Getting rid of the ‘but for’ language could create greater certainty

Confusion continues about causation test in medical malpractice cases
Paul Harte

“But for” language is behind much of the confusion surrounding the causation analysis in medical malpractice cases, particularly those involving delayed diagnosis allegations, says a veteran practitioner.

“‘But for’ is meant to encapsulate an event that causes or contributes to the harm,” says Paul Harte of Harte Law in Richmond Hill, Ontario. “But juries get confused when they hear that phrase, especially when there’s more than one contributing cause and they hear only the ‘but for’ phrase.”

With plaintiffs having lost four out of the last five medical malpractice trials heard in Ontario that involved delayed diagnosis, the confusion may be creating an access to justice issue.

“It’s getting hard to find a lawyer to take on a case where there has clearly been negligence, but it’s not clear that the negligence is the sole cause of the harm,” he says. “That’s especially so in delayed diagnosis cases, where there’s no doubt that the treatment should have started earlier, but it’s not clear whether the delay caused the harm or what part of the harm.”

Harte, who represented the appellants involved in the April decision of the Ontario Court of Appeal in White v.

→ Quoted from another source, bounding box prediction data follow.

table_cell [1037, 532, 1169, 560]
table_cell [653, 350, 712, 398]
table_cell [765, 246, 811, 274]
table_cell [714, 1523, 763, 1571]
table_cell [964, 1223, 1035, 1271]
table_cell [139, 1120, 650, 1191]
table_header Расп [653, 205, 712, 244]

St. Joseph’s Hospital (Hamilton), says the case demonstrates the challenges where both negligent and non-negligent causes intertwine.

The case arose when Paul White suffered a bowel leak that was not detected for some time after routine surgery. The leak was a rare but well recognized risk.  The plaintiff alleged that the hospital and nurses were negligent for the delayed diagnosis of the risk.

White suffered from septic shock as a result of the leak. It caused White to have a longer than usual hospital stay, including some time in the intensive care unit. He also required remedial surgery. An expert, however, testified that “most of Mr. White’s outcome was unavoidable.”

The trial judge found that the nurses and the hospital had met the standard of care in monitoring and reporting changes in the plaintiff’s status and the administration of antibiotics. She also found that the outcome would have been the same whether there was negligence or not.

In upholding the trial judge, the Court of Appeal did make it clear that the “normative test” for causation was whether the delay “caused or contributed” (words found in the Negligence Act) to the harm. This test, moreover, was “embodied in the ‘but for’ test prescribed by the Supreme Court in Clements v. Clements.”

“In other words,” the court added, “‘but for’ the alleged delay would the plaintiff have suffered the unfavourable outcome?”

While some lawyers suggest that the Court of Appeal judgment in White favours the “cause or contribute” language over the phrase “but for” in the causation analysis, this last sentence leaves little doubt that “but for” is not fatal.

And while that may be OK for judges — although the continuing professed confusion over the causation instructions from Clements throws even that proposition into doubt — it certainly, as Harte maintains, leaves room for confusion and prejudice to plaintiffs on the part of juries.

“Nobody says ‘But for my car’s flat tire, I’m late,’ because that’s inconsistent with plain language,” Harte notes. “They say, “I’m late because I had a flat tire”, and courts should approach causation in the same way.”